We remember the child Susanna (or was it Susan Anna), one of nine children born to David and Amy (Stenise) Bright, pioneers of northeastern Ohio. We remember her hopes and dreams, her idealism, and her tenacity wrought from life on a remote, 160-acre farm. We remember the value she placed on family—her dependence on them and her need to be someone who could be depended upon. We remember Susanna as a young woman, married at twenty-one to Jacob Dragoo, son of the legendary “Indian Billy” Dragoo. We remember the births of her ten children, and we remember the likely still-birth of an eleventh. We remember her dedication to her family’s survival and comfort. We remember her family’s move to Illinois, perhaps to be near her ailing father. We remember her father’s death and with it, the closing of an entire chapter of her life. We remember Susanna at fifty-five years old, the year she was widowed. Another chapter closed. We remember her gratitude as she looked back at all of life’s joys. We remember her worries as she looked forward to all of life’s uncertainties. Would she ever see some of her children again? What became of Joseph James?

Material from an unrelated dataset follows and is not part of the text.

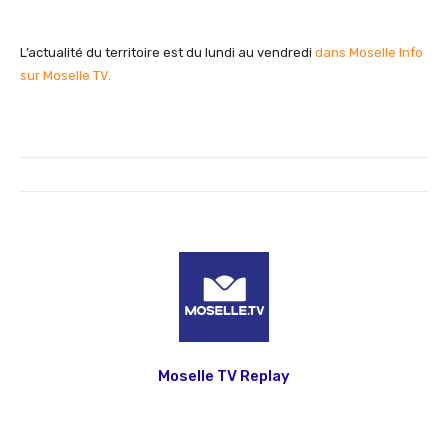
L’actualité du territoire est du lundi au vendredi
dans Moselle Info
sur Moselle TV.
Moselle TV Replay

But more than anything, we remember her beloved, her angels, surrounding her in her life, as we surround her in her death.
Friday evening, March 3rd, a number of friends of Mrs. Dragoo Mother of Mrs. Phil Wince, gave her a surprise party at the home of Mrs. Wince in celebration of her 77th birthday anniversary and presented her with a handsome, easy chair and other valuable testimonials of friendship. The friends brought well-filled baskets and a big supper was a feature of a very enjoyable evening.
Mrs. Dragoo was born in Licking County, Ohio. She came to Red Oak in 1870 and has resided here nearly a quarter of a century.
~ Red Oak Sun, March 1894, Montgomery County, Iowa
Susanna is part of us still. May her example, handed down through the generations, be to us a ‘valuable testimonial’ of both perseverance and friendship. May Susanna continue to speak to us, to reveal her mysteries, and to offer her strength as we carry on with the work of life and family.
Note: *The family was in Licking County, Ohio on the 1850 census; in Livingston County, Illinois in 1860, and moved to Iowa before 1870. Jacob died in 1871.